Collected data:
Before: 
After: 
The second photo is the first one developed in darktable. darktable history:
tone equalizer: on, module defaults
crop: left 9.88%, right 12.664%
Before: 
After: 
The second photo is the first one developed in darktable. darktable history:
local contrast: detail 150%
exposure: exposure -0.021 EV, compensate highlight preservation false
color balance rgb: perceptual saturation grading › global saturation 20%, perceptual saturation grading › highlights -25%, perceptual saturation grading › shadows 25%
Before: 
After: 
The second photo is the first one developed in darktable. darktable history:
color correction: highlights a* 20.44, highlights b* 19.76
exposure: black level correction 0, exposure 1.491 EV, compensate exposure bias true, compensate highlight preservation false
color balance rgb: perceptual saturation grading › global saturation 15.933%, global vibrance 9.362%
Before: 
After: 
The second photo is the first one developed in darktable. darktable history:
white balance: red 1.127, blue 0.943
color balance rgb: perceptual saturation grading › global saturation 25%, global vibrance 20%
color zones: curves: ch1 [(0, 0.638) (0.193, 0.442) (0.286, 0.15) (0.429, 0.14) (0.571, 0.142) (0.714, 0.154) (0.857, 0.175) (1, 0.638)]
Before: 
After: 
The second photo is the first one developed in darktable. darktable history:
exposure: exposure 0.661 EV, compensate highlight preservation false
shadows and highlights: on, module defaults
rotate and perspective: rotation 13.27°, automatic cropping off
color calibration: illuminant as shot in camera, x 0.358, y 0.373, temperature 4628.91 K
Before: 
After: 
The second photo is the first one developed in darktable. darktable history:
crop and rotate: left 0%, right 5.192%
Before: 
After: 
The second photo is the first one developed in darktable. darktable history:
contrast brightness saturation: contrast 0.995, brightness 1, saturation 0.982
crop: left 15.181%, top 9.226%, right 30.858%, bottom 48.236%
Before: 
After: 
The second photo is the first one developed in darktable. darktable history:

Short problem: Could you give the lines of the listing, from its very first line through the line containing "grading › shadows 25%", both included, as a numbered list, leaving out any blank lines?

Response:
1. Before: 
2. After: 
3. The second photo is the first one developed in darktable. darktable history:
4. tone equalizer: on, module defaults
5. crop: left 9.88%, right 12.664%
6. Before: 
7. After: 
8. The second photo is the first one developed in darktable. darktable history:
9. local contrast: detail 150%
10. exposure: exposure -0.021 EV, compensate highlight preservation false
11. color balance rgb: perceptual saturation grading › global saturation 20%, perceptual saturation grading › highlights -25%, perceptual saturation grading › shadows 25%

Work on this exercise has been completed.